Better yet, the programs at school are even easier than real church – there are no screaming babies, no sermons with outdated references, and no awkward potlucks. No one will ask you to do something uncomfortable or inconvenient, like teach the kindergarten Sunday school or clean the kitchen.
After a semester of church-hopping, I finally settled on a church about 20 minutes away from my school. (Quite the trek, considering the number of churches surrounding it.) Finding a church with messy kids and elderly greeters requires I drive past all the “hip” churches that close down in the summer when all the students leave.
I’ve relearned what church is. It’s getting up at the crack of dawn to scatter Easter eggs on a muddy lawn. It’s hugging old ladies and shaking the hands of old men. It’s hearing a sermon that doesn’t 100% apply to your life right now. It’s pulling weeds and washing windows and it’s being committed to people that aren’t like you. It’s dealing with the messy and the uncomfortable. Pre-class prayers, lights-and-camera speakers, and Christian recording artists can’t give you that. And more importantly, you can’t give them anything.
4. You’ll meet your spouse at school.
I’ve got a semester left before I’m doomed to eternal singleness.

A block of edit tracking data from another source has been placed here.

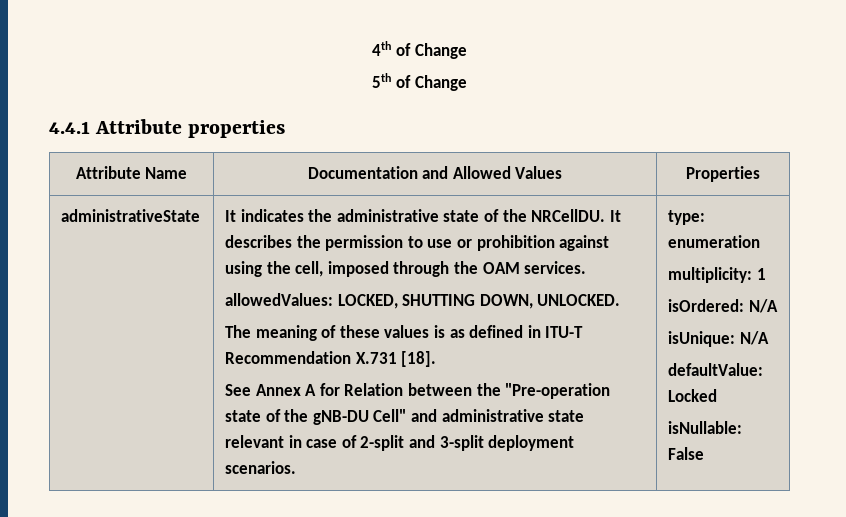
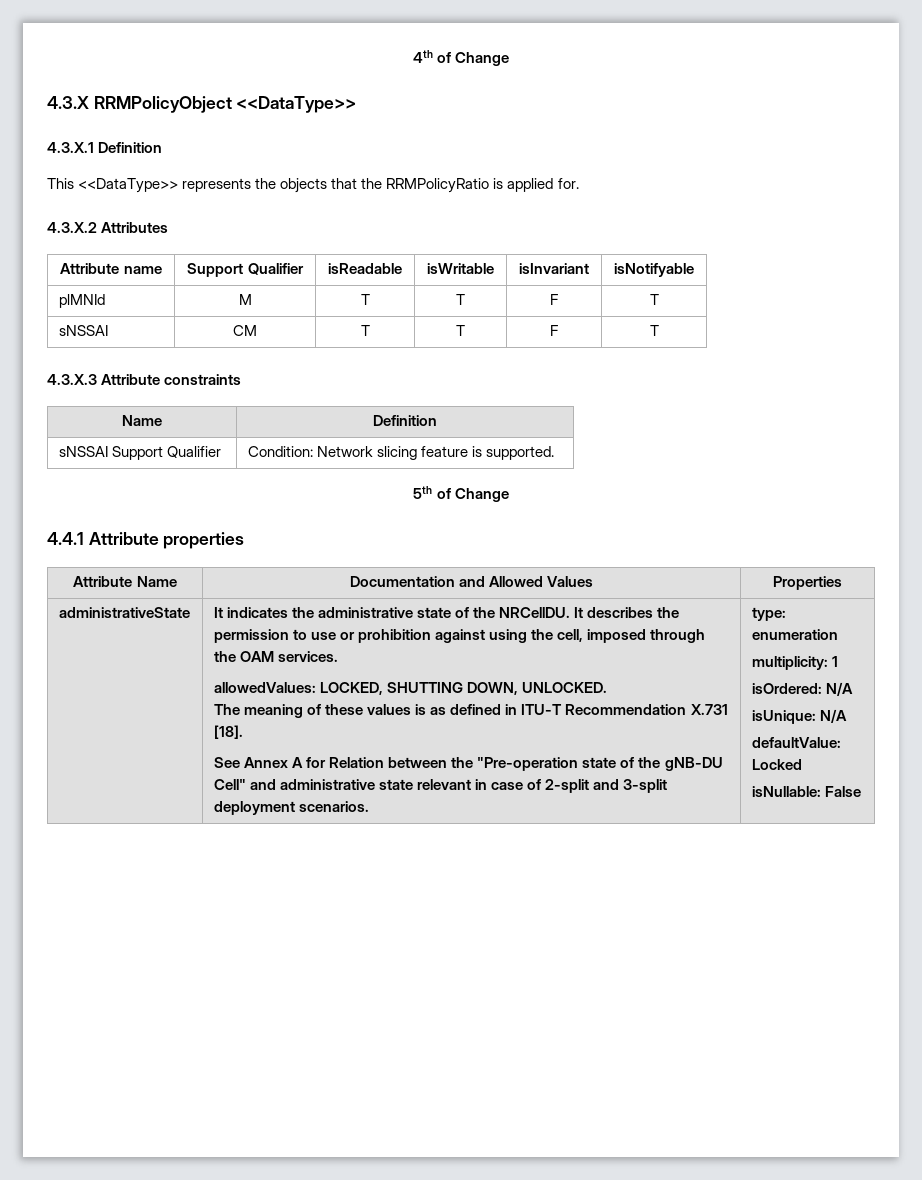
(467, 51) none -> [47,96,357,113] [47,142,163,153] [47,178,579,193] [47,222,169,233] [60,263,162,274] [187,263,304,277] [328,263,402,274] [427,263,494,274] [519,263,589,274] [614,263,694,277] [58,294,105,308] [238,294,252,305] [360,294,370,305] [456,294,465,305] [550,294,558,305] [649,294,659,305] [58,325,108,336] [233,325,257,336] [360,325,370,336] [456,325,465,336] [550,325,558,336] [649,325,659,336] [47,374,242,385] [122,415,162,426] [373,415,437,426] [58,446,222,460] [247,446,555,460] // 4.3.X RRMPolicyObject <<DataType>> // 4.3.X.1 Definition // This <<DataType>> represents the objects that the RRMPolicyRatio is applied for. // 4.3.X.2 Attributes // Attribute name | Support Qualifier | isReadable | isWritable | isInvariant | isNotifyable // plMNId | M | T | T | F | T // sNSSAI | CM | T | T | F | T // 4.3.X.3 Attribute constraints // Name | Definition // sNSSAI Support Qualifier | Condition: Network slicing feature is supported.

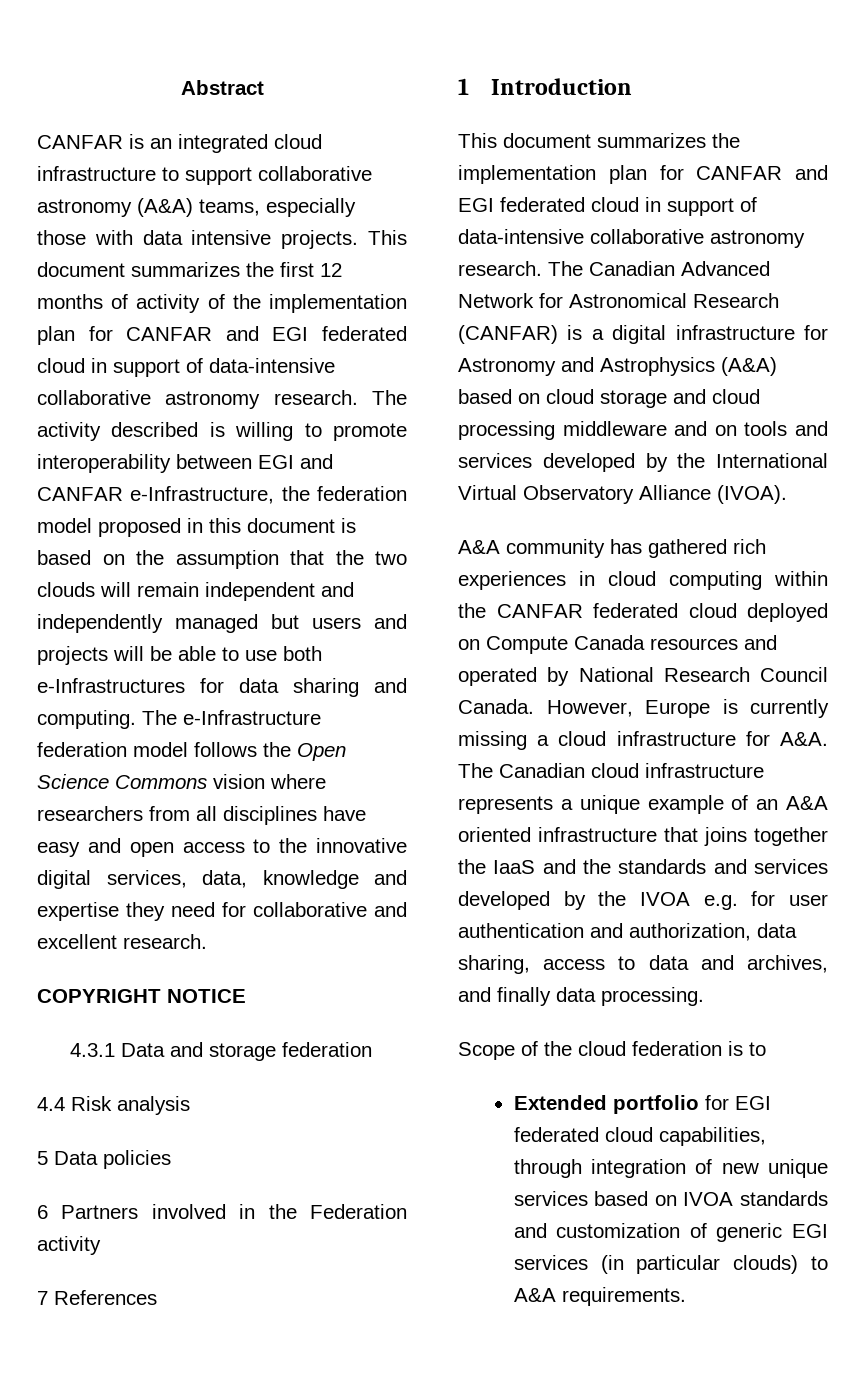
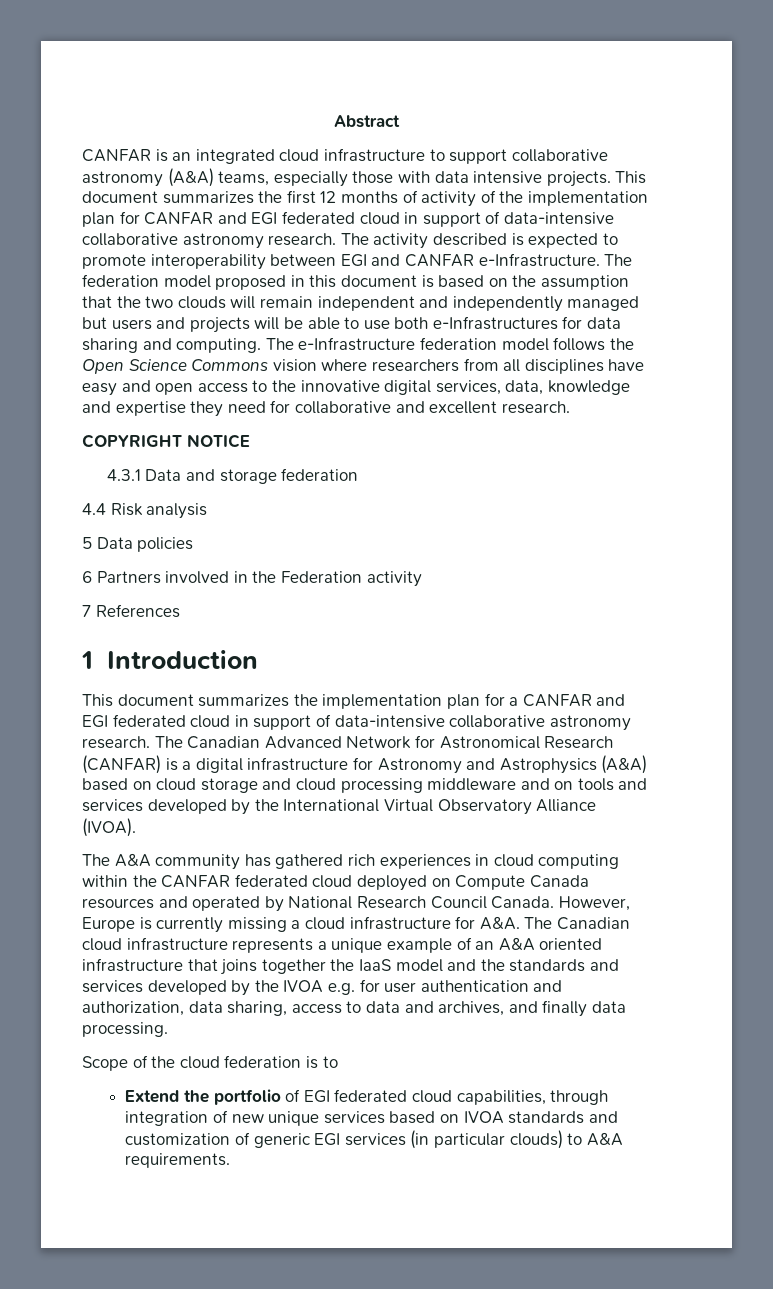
[235,422,294,441] willing -> [528,233,599,248] expected
[130,486,310,504] e-Infrastructure, the -> [478,253,633,267] e-Infrastructure. The
(684, 172) none -> [509,697,519,706] a
(787, 494) none -> [82,854,110,866] The
(536, 867) none -> [395,959,443,972] model
[513,1095,729,1114] Extended portfolio for -> [125,1089,301,1105] Extend the portfolio of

I remember my first week at my school like it was yesterday: a group of six freshmen girls, squished onto a tiny dorm room floor, breathlessly explaining our dreams and goals. Our “prayer leader,” a junior (with a boyfriend!) asked us what we wanted to do after we graduated. “Law school,” I started. The girl next to me uneasily glanced at her feet. “Well, I…I’m kind of hoping I won’t graduate.” I looked around the circle, and realized I was the only one that looked confused. “Me too!” The room erupted in agreement and knowing smiles. Turns out, at least three of my fellow freshmen were hoping to get married and quit school before their senior year rolled around.
Four years later, none of them are married. They’re all about to graduate, and based on our limited conversations since then (and some fruitful Facebook stalking), are passionate and accomplished individuals in their fields.
If I can say one thing to all of my fellow Recovering Good Girls, it’s this:
Genesis doesn’t say one-half and one-half becomes one.
You are not half of a human being, navigating the world lopsided until you find your illusory “other half.” You are complete in Him only.
5. I hate my Christian school.
(Okay, so maybe this “myth” isn’t very widespread. But I personally know many people that believe it!)
I love my school, even as I criticize its actions or the statements of its leaders.
I’m still figuring this messy life out. I’m still figuring out what I believe and how to express it in a loving and fruitful way.
I was strangled by idols in the middle of the most “Christian” environment I’ve ever lived in, and I found freedom in a God that met me on a bumpy bus ride miles from my school.
But I wouldn’t trade my experience for anything.
I’ve been given incredible opportunities to lead and teach. I’ve learned from wise and godly people. I’ve learned the dirty secrets of a people still learning to admit our own brokenness.
And I’ve learned to love His Church, even when I don’t feel like it.